O Dilema da Nostalgia no Cinema Moderno
A experiência de assistir a um filme que se propõe a resgatar memórias afetivas pode se tornar um campo minado. O que deveria ser um mergulho reconfortante no passado pode se transformar em decepção, como relata a experiência de assistir a um filme do He-Man que frustrou expectativas. Essa sensação de constrangimento nostálgico ecoa em outras esferas, como a possibilidade de Macaulay Culkin retornar como Kevin em ‘Esqueceram de Mim’. A linha tênue entre o afeto pela infância e a decepção com o presente parece ser um tema recorrente.

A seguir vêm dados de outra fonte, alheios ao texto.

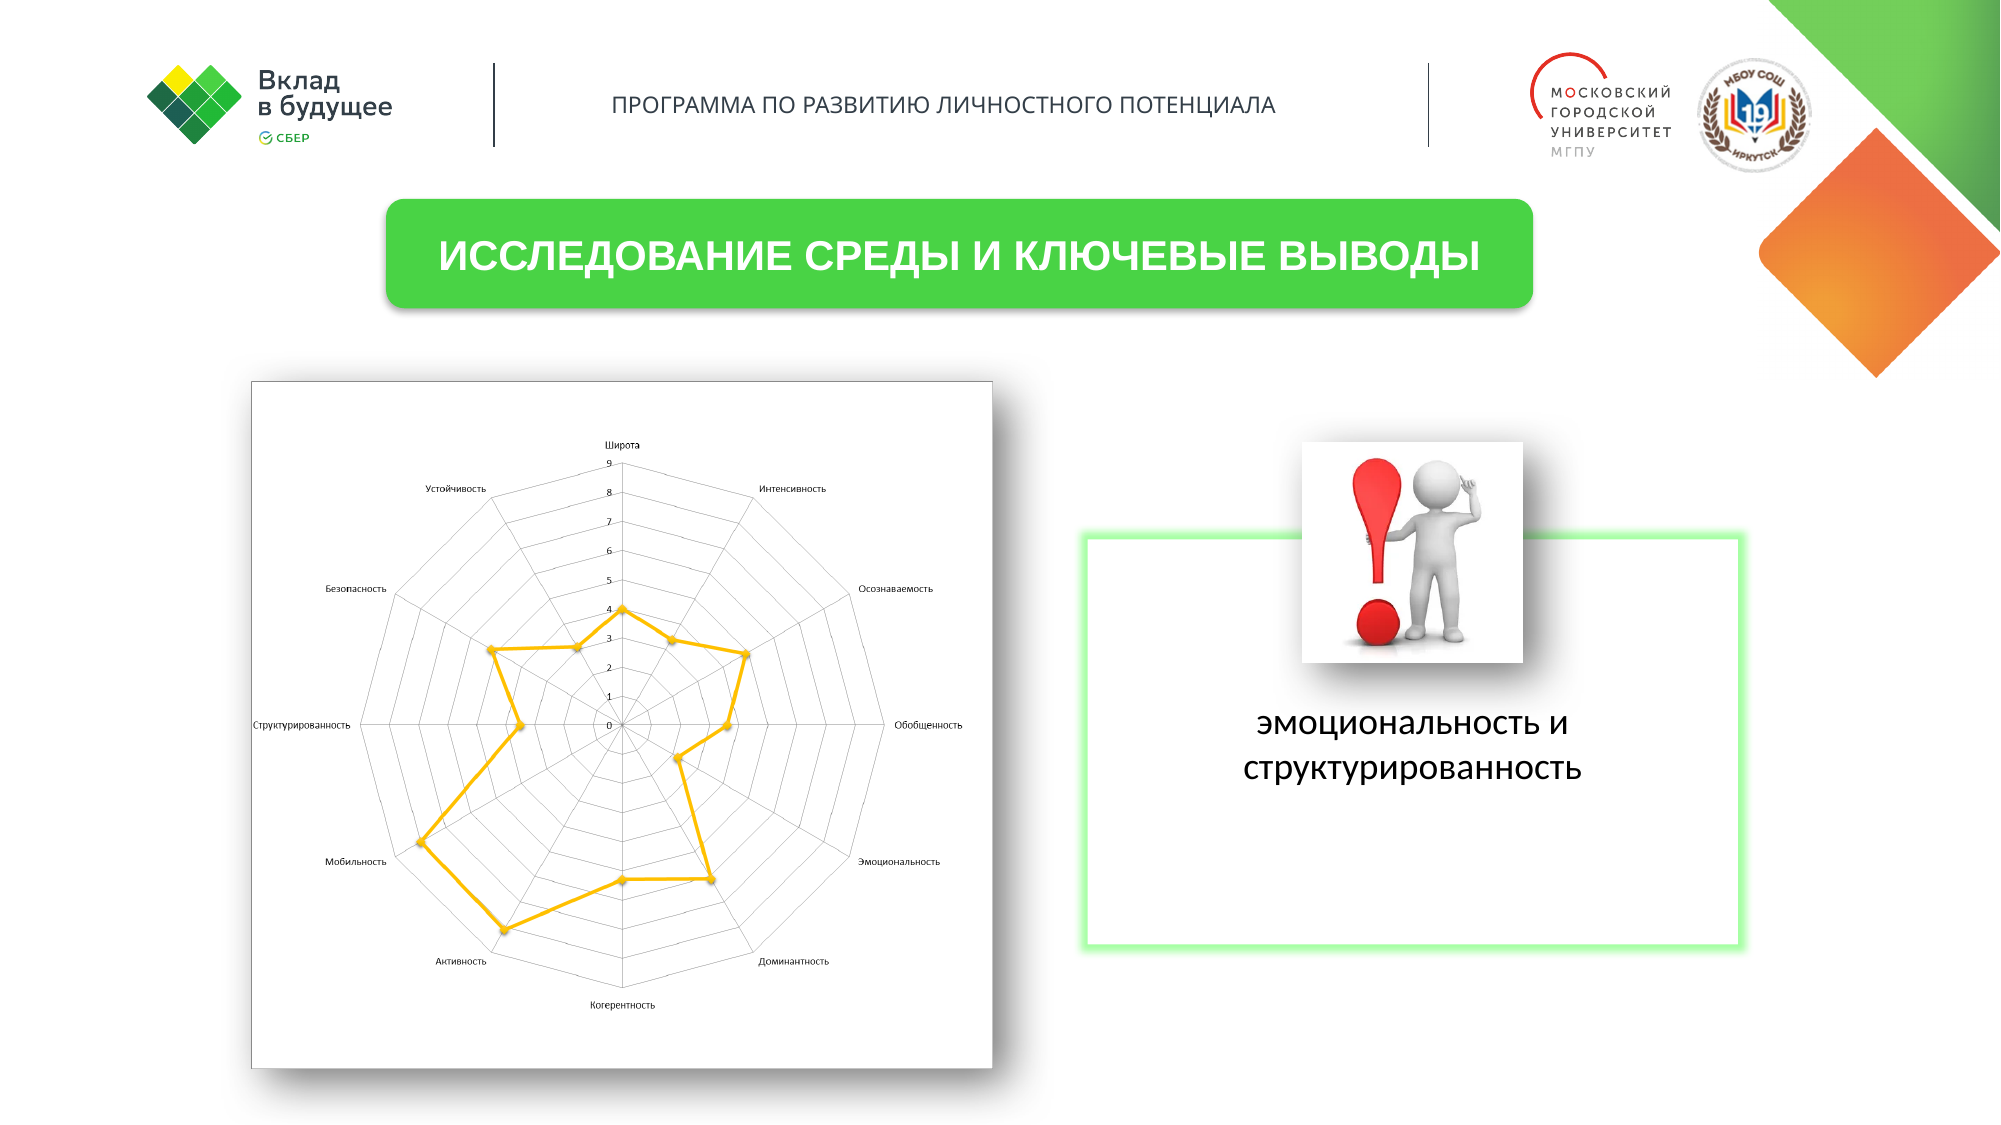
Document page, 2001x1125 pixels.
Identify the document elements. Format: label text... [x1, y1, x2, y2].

picture [147, 65, 392, 145]
picture [1530, 52, 1671, 157]
picture [1697, 0, 2000, 380]
picture [1302, 442, 1523, 663]
text_box ИССЛЕДОВАНИЕ СРЕДЫ И КЛЮЧЕВЫЕ ВЫВОДЫ [382, 195, 1537, 312]
text_box эмоциональность и структурированность [1087, 539, 1738, 945]
picture [250, 381, 993, 1069]
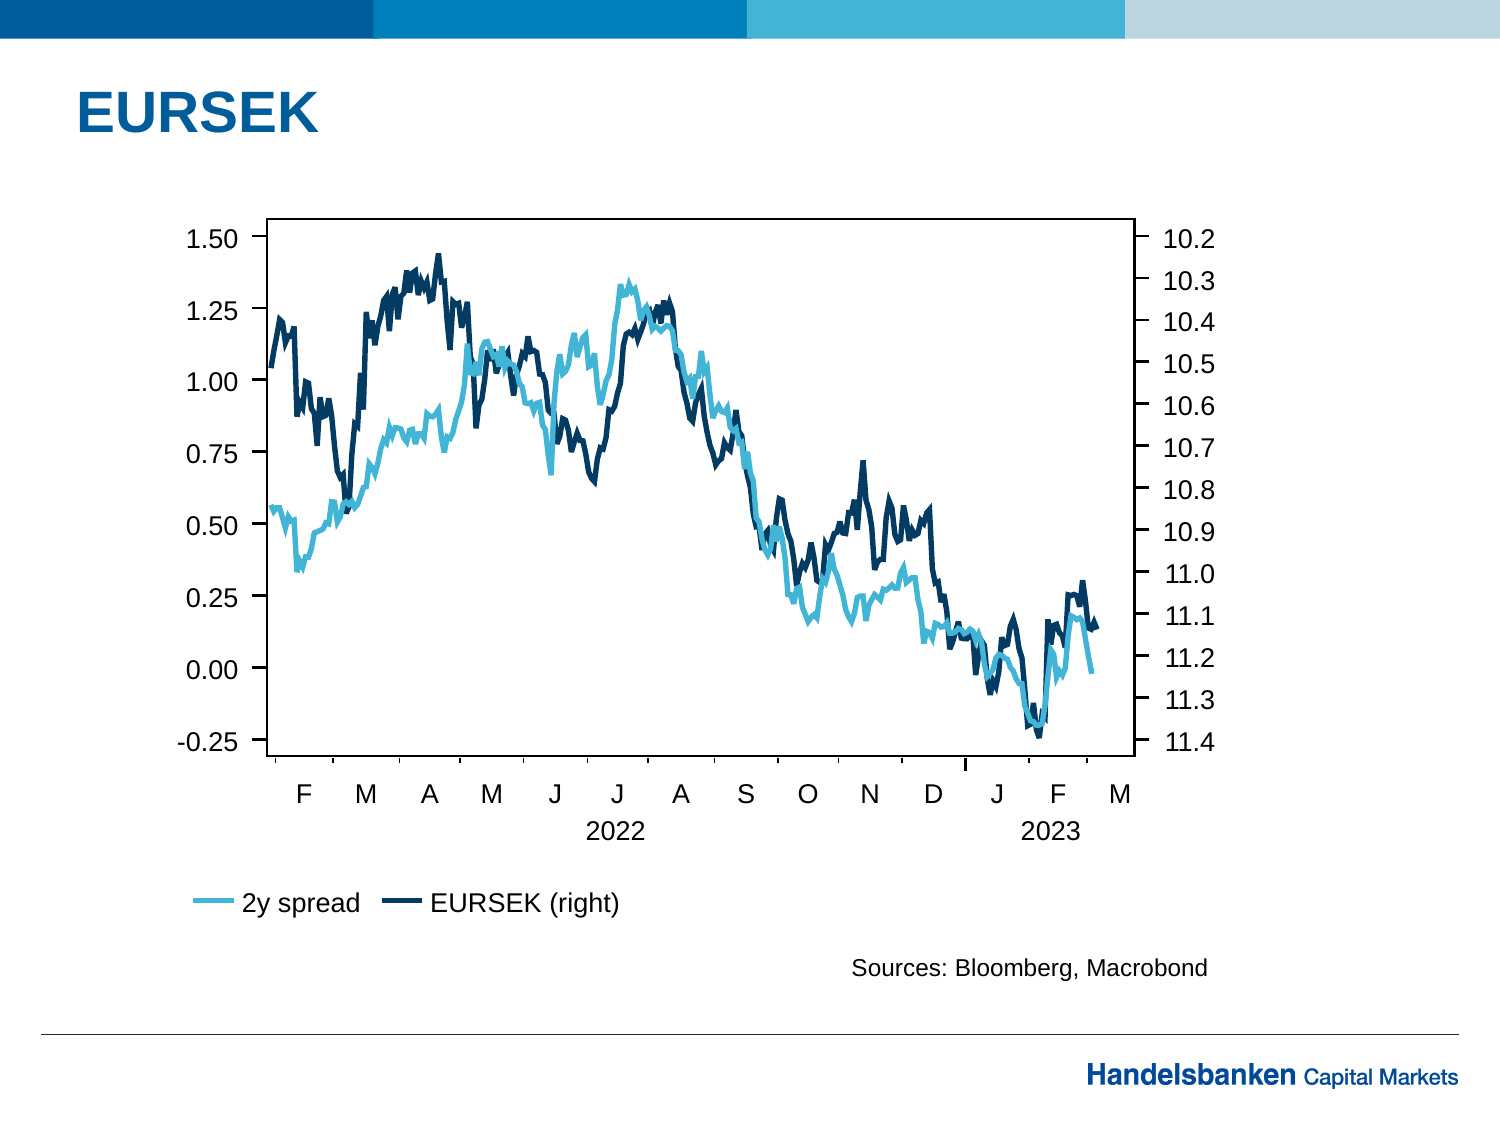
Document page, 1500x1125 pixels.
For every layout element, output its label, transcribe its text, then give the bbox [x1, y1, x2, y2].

picture [1088, 1063, 1458, 1089]
title EURSEK [76, 77, 1424, 197]
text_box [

A Origem da ‘Nostalgia’: Uma Doença, Não um Sentimento
Curiosamente, a palavra ‘nostalgia’ não tem suas raízes na Grécia antiga, como o verniz etimológico poderia sugerir. Foi o médico suíço Johannes Hofer, em 1688, quem cunhou o termo a partir de ‘nostos’ (retorno) e ‘algos’ (dor). Na época, ‘nostalgia’ era diagnosticada como uma doença que afligia soldados mercenários distantes de seus lares, incapacitando-os para as funções básicas da vida. Era a dor de estar fora do lugar, de saber para onde voltar, mas ser incapaz de fazê-lo.
Nolan e a ‘Nostalgia’ como Temor do Presente
Nessa perspectiva, o filme ‘Oppenheimer’ de Christopher Nolan, ao ser comparado com uma ‘Odisseia’ particular, ganha novas camadas de interpretação. O cineasta parece explorar não o ‘nostos’ (retorno), mas a ‘nostalgia’ no sentido original: um deslocamento, uma incapacidade de se conectar com o presente. Ao traçar um paralelo entre o Cavalo de Troia de Ulisses e a bomba atômica de Oppenheimer, Nolan não celebra o retorno, mas expõe um profundo temor com o mundo atual e um presságio de um futuro sombrio. A desconfiança é que, antes de suas obras, Nolan tenha se inspirado em produções nostálgicas como o filme do He-Man ou até mesmo nos espetáculos de Xuxa.
A Nostalgia Contemporânea: Buscando Mapas em Mundos Sem Rumo
A diferença fundamental, sugere a análise, reside no tipo de deslocamento. Enquanto a nostalgia de Hofer era espacial e com um destino claro, a nostalgia contemporânea, tanto a do público quanto a de criadores como Nolan, é temporal. Vivemos um tempo em que nos sentimos deslocados, correndo para refúgios que ainda possuem um ‘mapa’: Ítaca, Eternia, a casa dos McCallister ou a nave da Xuxa. E agora, com a chegada de novos filmes, como o recente Homem-Aranha, essa busca por um porto seguro no passado se intensifica, refletindo uma sociedade em busca de identidade em meio à incerteza do presente.